British Lithium Pressured Due To Calls for Electric Cars

BritishLithium
mining
Lithium
Sustainability
3 min
The ever-increasing need for electric vehicles is mounting pressure on British Lithium as the 2035 deadline inches closer

The British demand for lithium is set to reach 75,000 tonnes by 2035 as the government works towards their ban on the sale of high-polluting diesel and petrol vehicles within the UK. This comes as automakers worldwide continue to insist on the benefits electric vehicles will have on slowing the rate of climate change. 

It is estimated that the UK will require 50,000-60,000 MT of lithium carbonate a year by 2035 for battery production to satisfy government needs. This is assuming production remains at 1.2 million vehicles per year, and the amount of lithium required does not increase.
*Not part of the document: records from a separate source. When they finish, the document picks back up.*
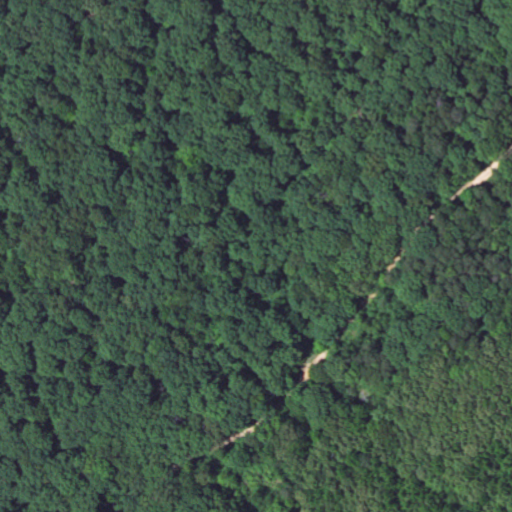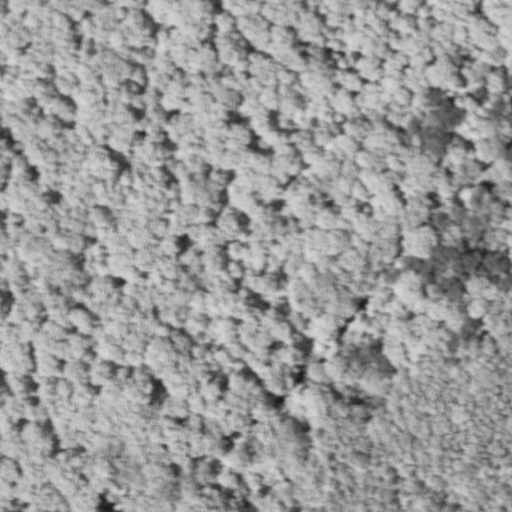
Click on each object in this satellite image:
road: (338, 342)
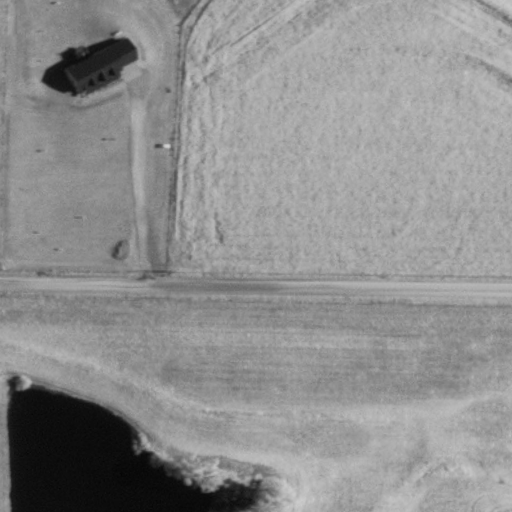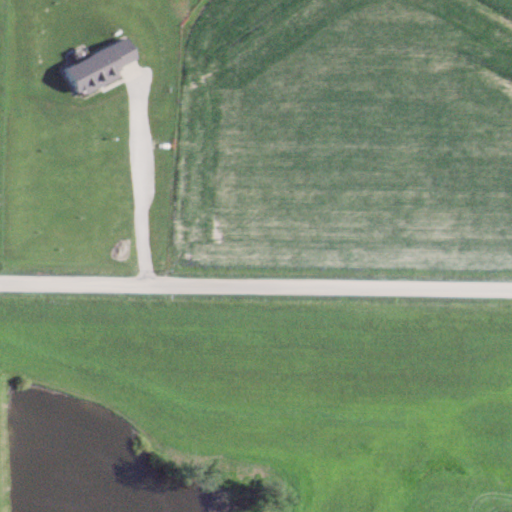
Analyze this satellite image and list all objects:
building: (99, 65)
road: (255, 285)
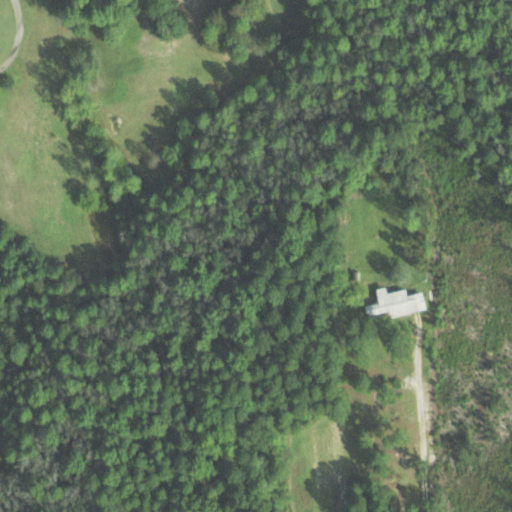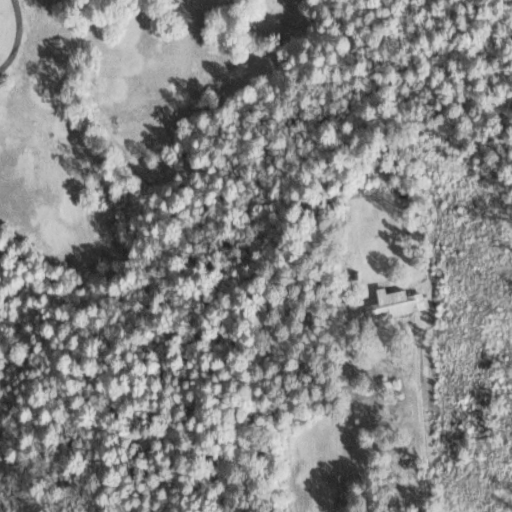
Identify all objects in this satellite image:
road: (18, 37)
building: (396, 302)
road: (426, 407)
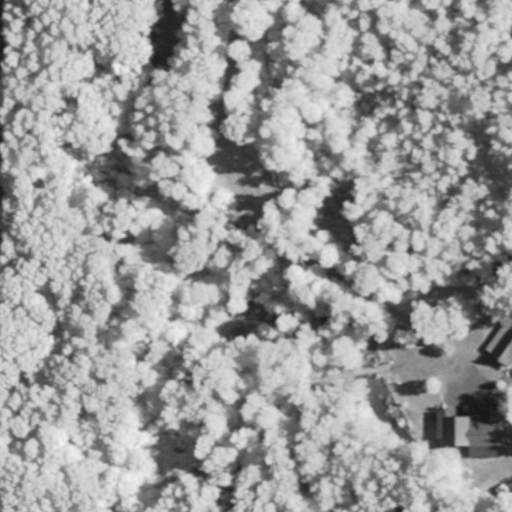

British Lithium, which hopes to begin constructing a quarry to produce 20,000 MT of lithium carbonate a year in a $400 million investment, are not without competitors, both within the UK and abroad. 

Competition For Lithium Rises In Europe 

After only five years after its initial launch, Cornish Lithium is setting its sights on becoming a UK powerhouse in mining lithium, aiming to begin commercial production in under four years. Jeremy Wrathall, a former investment banker and current managing director of Cornish Lithium, had the future in mind when founding the company. 

“In 2016, I started to think about the electric vehicle revolution and what that would mean for metal demand, and I started to think about lithium,” he said in an interview with AFP. “A friend of mine mentioned lithium being identified in Cornwall, and I just wondered if that was a sort of unrecognised thing in the UK.”

Lithium was first discovered in Cornwall around 1864 and has not been mined again since 1914 when it was produced as an ingredient in fireworks. Now, however, Cornish Lithium is reportedly in the testing stage to see if the metal can be produced commercially to meet the growing demand required for the electric car sector. 

Despite Cornwall’s close historic ties to mining lithium, Wrathall insists that the project is purely commercial. 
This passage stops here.